Top of SUPPLIED MATERIAL

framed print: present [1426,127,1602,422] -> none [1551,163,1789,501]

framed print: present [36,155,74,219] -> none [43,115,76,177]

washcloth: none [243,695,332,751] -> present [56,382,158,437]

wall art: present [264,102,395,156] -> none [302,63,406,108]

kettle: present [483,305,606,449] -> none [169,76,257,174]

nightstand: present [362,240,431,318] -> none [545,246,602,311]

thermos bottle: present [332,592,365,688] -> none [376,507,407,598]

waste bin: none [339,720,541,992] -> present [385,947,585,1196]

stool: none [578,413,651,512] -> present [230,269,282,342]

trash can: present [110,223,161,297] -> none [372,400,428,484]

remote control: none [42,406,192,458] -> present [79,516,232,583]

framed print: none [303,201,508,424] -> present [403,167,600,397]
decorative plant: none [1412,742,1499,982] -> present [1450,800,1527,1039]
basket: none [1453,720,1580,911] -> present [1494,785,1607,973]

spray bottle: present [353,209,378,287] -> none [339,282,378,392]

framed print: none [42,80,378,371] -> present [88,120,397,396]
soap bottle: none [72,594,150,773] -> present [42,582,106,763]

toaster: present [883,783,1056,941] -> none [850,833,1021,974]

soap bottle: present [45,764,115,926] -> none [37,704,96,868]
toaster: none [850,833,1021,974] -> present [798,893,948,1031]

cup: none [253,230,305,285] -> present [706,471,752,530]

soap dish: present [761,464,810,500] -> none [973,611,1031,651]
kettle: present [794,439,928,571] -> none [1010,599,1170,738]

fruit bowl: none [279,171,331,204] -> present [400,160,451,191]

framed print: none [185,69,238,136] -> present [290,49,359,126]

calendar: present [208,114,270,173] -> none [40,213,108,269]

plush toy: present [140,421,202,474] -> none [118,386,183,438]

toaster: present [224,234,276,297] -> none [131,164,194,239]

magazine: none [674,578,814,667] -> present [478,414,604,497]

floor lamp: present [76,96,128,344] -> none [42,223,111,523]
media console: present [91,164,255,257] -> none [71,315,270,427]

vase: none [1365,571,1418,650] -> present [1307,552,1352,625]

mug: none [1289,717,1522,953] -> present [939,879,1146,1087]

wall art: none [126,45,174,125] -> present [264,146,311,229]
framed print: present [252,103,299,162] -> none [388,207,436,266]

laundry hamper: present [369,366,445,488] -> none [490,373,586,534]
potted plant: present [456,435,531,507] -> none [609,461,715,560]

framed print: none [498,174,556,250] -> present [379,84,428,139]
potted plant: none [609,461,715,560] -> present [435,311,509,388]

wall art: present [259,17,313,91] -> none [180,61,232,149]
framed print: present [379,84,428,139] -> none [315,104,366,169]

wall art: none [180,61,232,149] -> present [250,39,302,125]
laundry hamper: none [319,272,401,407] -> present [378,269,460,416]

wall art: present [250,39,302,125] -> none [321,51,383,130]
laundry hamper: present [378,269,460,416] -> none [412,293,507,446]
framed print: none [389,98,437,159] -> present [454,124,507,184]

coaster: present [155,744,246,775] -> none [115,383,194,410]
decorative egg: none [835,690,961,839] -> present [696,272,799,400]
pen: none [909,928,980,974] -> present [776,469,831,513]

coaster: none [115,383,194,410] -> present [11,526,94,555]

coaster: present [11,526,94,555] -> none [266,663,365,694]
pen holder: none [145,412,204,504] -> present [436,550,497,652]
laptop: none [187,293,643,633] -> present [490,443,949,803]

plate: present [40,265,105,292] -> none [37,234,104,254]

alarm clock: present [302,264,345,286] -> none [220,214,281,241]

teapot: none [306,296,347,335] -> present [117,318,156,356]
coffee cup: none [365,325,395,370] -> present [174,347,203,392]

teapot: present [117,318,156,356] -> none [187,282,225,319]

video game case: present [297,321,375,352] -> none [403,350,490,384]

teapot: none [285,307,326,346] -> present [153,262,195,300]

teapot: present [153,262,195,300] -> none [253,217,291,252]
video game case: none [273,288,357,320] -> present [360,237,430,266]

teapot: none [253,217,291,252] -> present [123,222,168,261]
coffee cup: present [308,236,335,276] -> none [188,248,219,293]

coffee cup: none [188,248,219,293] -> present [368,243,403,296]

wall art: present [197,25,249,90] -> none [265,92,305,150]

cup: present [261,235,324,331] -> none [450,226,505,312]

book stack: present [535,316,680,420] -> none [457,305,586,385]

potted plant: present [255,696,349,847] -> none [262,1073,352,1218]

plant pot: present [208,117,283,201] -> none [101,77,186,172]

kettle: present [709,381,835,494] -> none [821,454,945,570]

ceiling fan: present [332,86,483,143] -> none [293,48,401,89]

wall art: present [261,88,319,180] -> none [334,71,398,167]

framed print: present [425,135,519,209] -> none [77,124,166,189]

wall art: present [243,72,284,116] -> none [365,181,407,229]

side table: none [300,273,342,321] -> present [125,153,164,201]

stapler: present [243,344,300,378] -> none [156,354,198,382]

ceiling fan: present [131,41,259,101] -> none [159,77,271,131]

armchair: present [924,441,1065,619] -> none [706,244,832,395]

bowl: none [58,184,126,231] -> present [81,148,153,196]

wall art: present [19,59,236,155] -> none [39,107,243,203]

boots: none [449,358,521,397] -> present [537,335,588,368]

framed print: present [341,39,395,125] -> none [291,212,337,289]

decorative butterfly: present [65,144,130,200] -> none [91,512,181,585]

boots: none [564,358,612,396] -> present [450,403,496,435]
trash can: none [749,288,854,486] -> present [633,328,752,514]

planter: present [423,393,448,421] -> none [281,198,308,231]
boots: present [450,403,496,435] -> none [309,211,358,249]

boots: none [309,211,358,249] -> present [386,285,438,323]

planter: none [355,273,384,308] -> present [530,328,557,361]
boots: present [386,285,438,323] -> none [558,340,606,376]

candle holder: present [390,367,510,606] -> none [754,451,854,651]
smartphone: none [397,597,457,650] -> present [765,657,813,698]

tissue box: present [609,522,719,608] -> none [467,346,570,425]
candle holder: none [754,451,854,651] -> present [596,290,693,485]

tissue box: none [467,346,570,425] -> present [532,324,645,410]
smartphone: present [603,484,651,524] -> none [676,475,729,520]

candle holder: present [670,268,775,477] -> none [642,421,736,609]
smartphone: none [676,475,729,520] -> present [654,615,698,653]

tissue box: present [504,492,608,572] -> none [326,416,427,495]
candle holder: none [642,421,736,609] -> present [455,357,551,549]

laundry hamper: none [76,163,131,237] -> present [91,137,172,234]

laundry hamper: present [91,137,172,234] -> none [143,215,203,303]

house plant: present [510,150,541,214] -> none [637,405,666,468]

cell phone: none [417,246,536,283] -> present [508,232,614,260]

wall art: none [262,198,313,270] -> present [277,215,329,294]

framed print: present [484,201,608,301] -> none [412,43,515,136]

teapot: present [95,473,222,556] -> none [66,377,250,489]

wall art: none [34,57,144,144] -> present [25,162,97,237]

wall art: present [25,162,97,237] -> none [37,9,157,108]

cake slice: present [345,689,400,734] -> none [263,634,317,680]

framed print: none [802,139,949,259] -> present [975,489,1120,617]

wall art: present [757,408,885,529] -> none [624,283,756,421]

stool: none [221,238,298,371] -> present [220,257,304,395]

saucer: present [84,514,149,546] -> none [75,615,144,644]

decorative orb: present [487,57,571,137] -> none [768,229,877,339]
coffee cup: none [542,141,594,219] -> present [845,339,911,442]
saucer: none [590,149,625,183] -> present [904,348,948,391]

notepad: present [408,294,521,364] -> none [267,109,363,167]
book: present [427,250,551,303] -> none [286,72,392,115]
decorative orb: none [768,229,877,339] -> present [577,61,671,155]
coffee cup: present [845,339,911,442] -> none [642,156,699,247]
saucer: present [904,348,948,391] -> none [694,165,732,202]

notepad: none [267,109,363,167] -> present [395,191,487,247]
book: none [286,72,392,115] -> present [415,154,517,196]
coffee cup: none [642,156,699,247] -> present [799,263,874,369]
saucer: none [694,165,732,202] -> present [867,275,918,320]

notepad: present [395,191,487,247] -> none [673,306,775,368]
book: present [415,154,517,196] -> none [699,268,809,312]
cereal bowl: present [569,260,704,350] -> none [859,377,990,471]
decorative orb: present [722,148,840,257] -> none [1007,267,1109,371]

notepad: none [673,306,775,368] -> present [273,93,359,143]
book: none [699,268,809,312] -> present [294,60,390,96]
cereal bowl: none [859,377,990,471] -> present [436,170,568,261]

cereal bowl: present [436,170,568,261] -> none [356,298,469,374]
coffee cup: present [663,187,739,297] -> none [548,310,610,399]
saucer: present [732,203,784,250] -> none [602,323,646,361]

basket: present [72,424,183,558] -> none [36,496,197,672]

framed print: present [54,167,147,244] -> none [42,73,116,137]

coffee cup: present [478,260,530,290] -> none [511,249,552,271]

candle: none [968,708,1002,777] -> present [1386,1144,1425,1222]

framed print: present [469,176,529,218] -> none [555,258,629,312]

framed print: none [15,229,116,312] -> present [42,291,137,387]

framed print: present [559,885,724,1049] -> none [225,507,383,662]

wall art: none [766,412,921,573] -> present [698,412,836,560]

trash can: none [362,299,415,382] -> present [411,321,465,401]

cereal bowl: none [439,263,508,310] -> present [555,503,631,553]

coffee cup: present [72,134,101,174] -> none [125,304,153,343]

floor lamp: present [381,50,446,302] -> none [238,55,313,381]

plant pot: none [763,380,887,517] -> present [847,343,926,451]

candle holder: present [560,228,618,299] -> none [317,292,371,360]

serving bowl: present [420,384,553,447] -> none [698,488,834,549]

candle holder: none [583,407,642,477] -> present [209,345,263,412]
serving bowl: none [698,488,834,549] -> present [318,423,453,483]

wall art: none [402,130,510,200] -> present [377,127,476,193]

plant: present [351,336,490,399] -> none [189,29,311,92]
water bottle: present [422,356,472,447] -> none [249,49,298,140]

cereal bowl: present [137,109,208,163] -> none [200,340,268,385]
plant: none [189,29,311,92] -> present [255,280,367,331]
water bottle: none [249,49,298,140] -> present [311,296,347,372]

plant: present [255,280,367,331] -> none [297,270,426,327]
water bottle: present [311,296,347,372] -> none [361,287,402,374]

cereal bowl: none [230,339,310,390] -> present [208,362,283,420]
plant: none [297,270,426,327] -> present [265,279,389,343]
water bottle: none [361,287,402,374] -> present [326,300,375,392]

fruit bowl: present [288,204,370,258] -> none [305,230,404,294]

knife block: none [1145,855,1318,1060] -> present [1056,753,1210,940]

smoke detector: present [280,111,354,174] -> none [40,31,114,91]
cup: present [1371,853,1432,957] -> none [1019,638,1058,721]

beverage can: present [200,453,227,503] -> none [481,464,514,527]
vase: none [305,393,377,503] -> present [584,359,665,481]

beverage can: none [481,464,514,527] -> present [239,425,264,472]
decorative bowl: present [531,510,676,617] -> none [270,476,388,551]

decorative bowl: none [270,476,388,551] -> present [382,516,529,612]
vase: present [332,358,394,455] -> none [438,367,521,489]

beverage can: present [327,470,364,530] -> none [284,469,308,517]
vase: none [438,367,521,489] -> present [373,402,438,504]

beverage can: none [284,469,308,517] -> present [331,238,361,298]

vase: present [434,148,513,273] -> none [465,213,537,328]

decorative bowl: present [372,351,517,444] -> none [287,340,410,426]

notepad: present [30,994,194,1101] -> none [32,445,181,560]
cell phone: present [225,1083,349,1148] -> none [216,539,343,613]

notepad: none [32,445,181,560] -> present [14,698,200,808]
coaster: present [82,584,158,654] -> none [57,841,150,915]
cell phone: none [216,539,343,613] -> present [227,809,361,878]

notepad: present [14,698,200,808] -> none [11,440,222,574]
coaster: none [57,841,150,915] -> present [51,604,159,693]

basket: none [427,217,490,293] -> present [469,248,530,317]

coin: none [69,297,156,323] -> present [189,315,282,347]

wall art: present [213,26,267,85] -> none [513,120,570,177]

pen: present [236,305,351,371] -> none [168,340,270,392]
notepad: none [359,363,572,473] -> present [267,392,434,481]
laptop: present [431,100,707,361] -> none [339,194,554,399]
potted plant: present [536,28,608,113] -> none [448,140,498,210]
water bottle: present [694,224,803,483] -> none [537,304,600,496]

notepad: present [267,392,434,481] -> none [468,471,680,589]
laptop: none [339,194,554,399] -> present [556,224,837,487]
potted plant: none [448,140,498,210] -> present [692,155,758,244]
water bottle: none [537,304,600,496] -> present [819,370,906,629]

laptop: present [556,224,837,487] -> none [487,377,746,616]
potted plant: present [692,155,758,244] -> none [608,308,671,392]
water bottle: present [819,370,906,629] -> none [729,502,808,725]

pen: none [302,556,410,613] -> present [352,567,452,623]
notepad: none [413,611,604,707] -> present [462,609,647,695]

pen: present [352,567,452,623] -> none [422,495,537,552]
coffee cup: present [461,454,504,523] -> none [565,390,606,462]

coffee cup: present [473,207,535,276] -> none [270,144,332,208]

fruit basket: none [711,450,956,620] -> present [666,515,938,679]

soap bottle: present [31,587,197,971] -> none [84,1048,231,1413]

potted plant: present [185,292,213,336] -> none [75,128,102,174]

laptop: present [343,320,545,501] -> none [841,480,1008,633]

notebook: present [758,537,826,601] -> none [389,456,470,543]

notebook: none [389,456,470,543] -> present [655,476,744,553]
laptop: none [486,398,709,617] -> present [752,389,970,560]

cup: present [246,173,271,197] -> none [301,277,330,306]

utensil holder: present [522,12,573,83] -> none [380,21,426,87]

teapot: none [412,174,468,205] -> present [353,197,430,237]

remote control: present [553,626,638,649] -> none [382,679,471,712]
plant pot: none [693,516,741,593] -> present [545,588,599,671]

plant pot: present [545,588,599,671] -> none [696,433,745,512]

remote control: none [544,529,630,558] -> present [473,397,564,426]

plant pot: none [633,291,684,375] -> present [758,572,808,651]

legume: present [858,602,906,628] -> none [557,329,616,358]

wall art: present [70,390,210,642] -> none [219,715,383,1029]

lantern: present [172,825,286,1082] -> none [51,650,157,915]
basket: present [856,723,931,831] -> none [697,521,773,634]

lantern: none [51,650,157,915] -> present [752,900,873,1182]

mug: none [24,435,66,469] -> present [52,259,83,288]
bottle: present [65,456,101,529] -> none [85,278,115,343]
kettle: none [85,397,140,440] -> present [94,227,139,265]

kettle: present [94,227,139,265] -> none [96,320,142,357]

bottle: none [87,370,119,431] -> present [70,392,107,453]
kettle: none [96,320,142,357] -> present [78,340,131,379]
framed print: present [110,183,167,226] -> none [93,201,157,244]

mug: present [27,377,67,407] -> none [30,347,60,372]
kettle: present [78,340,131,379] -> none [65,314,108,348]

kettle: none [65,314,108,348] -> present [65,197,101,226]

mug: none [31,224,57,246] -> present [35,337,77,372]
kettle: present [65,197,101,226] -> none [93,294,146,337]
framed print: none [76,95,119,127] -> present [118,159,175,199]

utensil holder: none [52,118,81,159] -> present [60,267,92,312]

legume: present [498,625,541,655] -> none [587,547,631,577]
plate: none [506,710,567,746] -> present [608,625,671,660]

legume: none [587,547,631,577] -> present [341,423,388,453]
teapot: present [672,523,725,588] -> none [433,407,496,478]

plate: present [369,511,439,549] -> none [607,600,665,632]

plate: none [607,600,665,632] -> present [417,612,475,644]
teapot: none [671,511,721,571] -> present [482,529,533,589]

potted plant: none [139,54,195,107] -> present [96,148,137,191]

Bottom of SUPPLIED MATERIAL

WHAT TO PRODUCE: All lines above from the line with "book: present [415,154,517,196]" through the line with "cereal bowl: none [859,377,990,471]", both included, are to be set down exactly, with nothing else.

YOUR SOLUTION:
book: present [415,154,517,196] -> none [699,268,809,312]
cereal bowl: present [569,260,704,350] -> none [859,377,990,471]
decorative orb: present [722,148,840,257] -> none [1007,267,1109,371]

notepad: none [673,306,775,368] -> present [273,93,359,143]
book: none [699,268,809,312] -> present [294,60,390,96]
cereal bowl: none [859,377,990,471] -> present [436,170,568,261]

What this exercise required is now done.